CCC tuition may increase by $4 per credit for next academic year
Correction: A previous version of this story stated a vote on a tuition increase had already been taken. It will be discussed this month.
During the Board of Educations last meeting in March of 2023, Clackamas Community College discussed increasing student tuition for the next academic year by $4 per credit, and a $2 increase in universal fees.
An increase like $4 per credit for full-time students taking 15 credits, would be paying an extra $60 per term, $180 each year. The full amount would be a baseline fee of $1,815 per term, opposed to this year’s fee of $1,755.
CCC tuition is $117 per credit, as of right now. The last meeting held in March of 2022, the Board voted to increase students’ tuition by $5 and to be set to take place after summer 2022, but the Board agreed to an increase of $6 to accommodate inflation and maintenance for the college’s rising costs.
According to Jeff Shaffer, Vice President of Finance, a $2 increase in general fees would help keep funds balanced due to enrollment dropping. An increase to CCC’s tuition would still remain lower than the average cost in both, general fees and tuition for community colleges in the Portland metro area. “We actually reduced the student technology fee by 50 cents right after COVID-19 because we decided that there were a lot of those fees that were being captured at the time…So we lowered it and we haven’t increased them since. So one of the things that we’re struggling with now, is they haven’t been raised since 2020.”
This year, the proposed increase is lower than last year. Meaning the college is starting to balance out financially, after the pandemic.
“The amount per credit decreases our amount of the forecast roughly by $200,000. For each dollar per credit that we changed the tuition and fees, that’s a $4 per credit increase. Tuition and fees would decrease our rear forecast by $800,000 for the next two years.” Shaffer said, discussing the school’s deficit.
Chis Groener, Zone 4 CCC representative in Oregon City, expressed concerns about the deficit. He said, “We can’t commingle or general fund any of that? It’s got to be directly out of the fees?
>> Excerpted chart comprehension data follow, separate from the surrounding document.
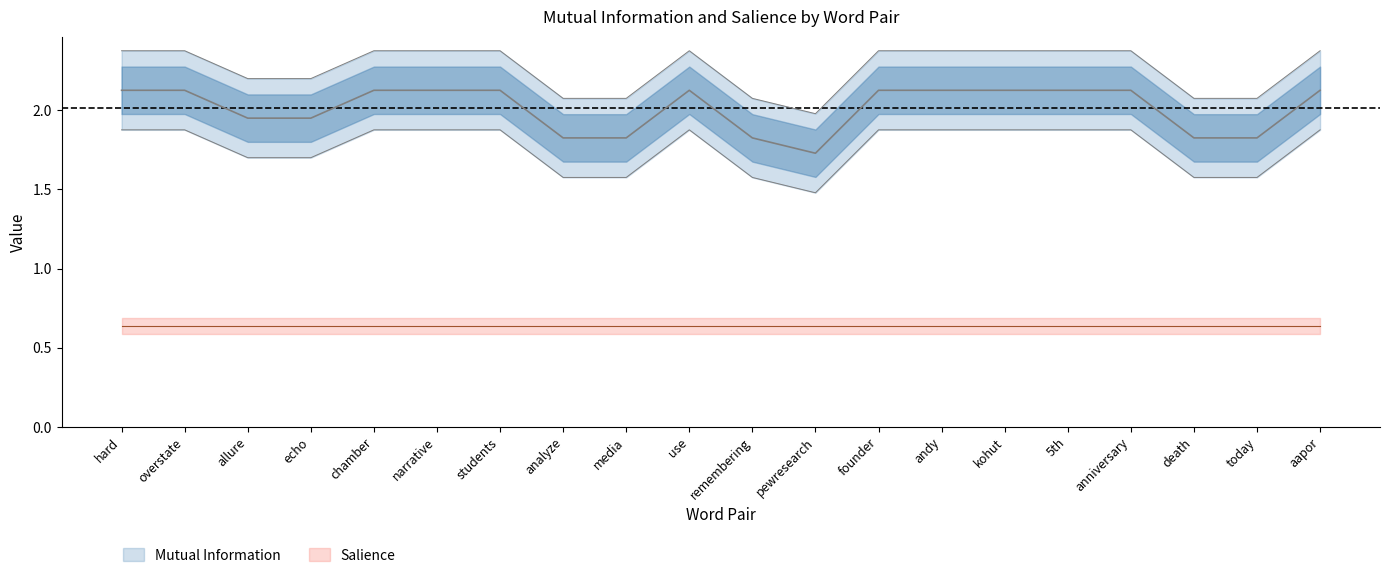

How many points are lower than both their immediate neighbors (excluding endpoints)?

1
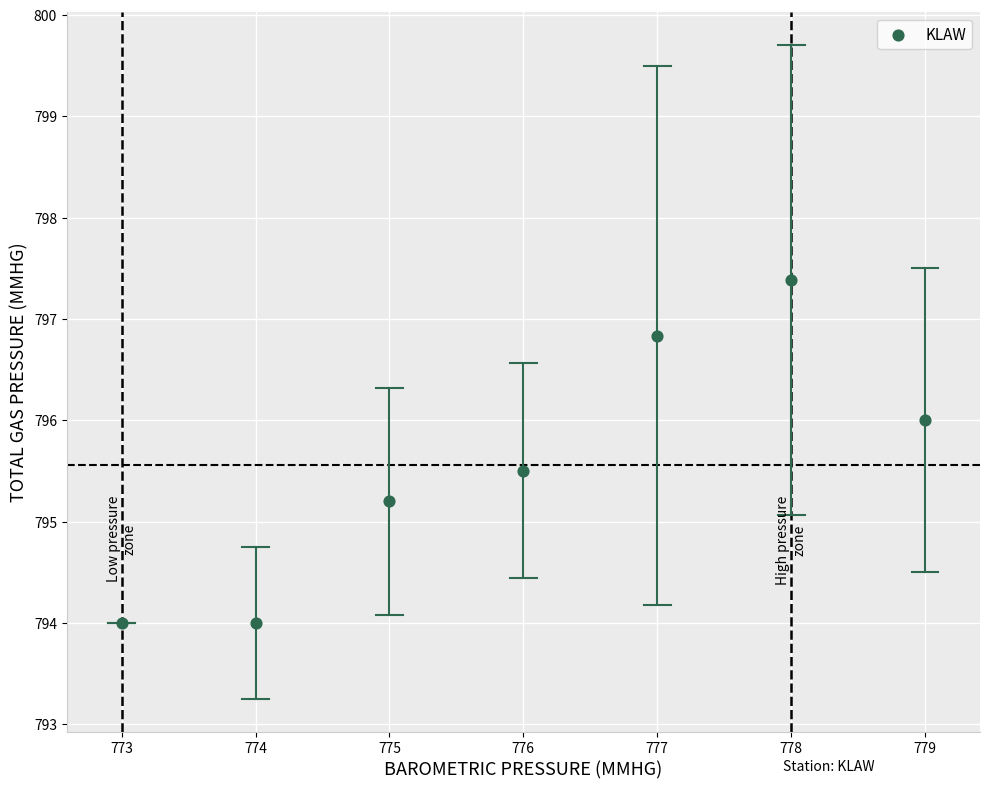

What Y value in the scatter plot is closest to 795?

795.2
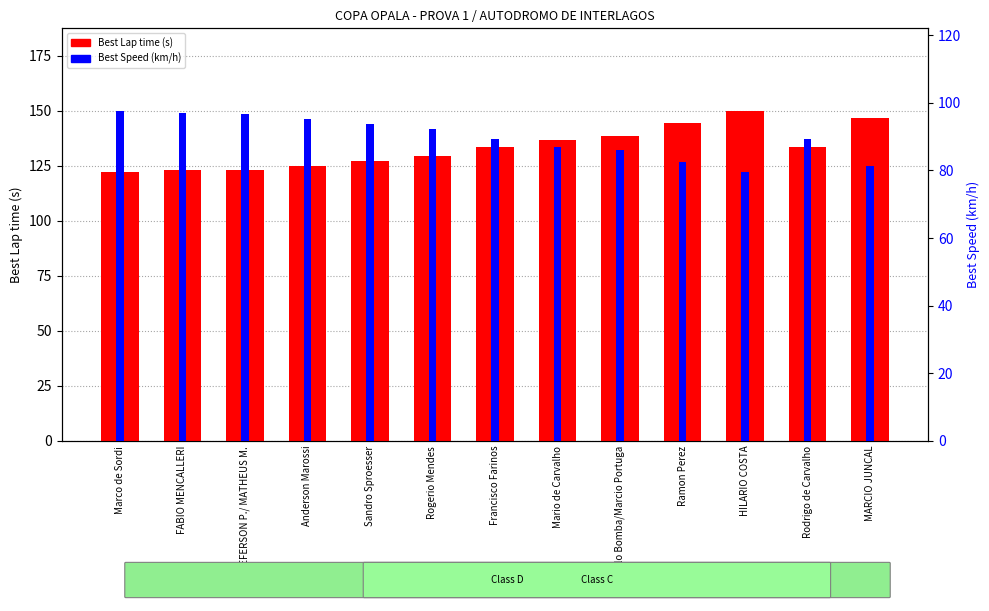

At how many categories does at least one series exceed 112?

13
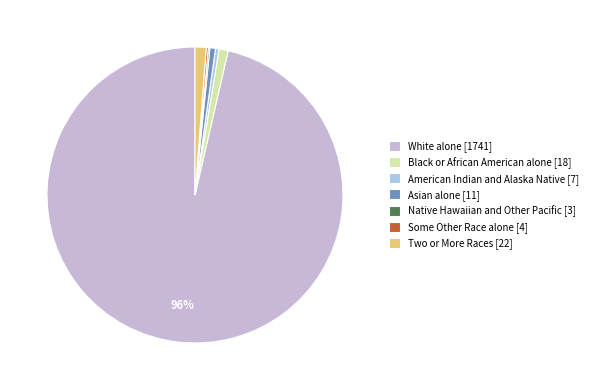

To the nearest percent, what is the average slice percentage?

14%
We can pick up any deficits with other money?” Shaffer then replied, “You could say, let’s subsidize it by 20% Because it’s going into the red and we don’t want to increase that fee…we could commingle that with the general fund if you want to. We haven’t done that to date but it is an option.”
Students are paying $468 currently and if this proposal is granted, one four-credit class would cost $484 starting Fall Term 2023.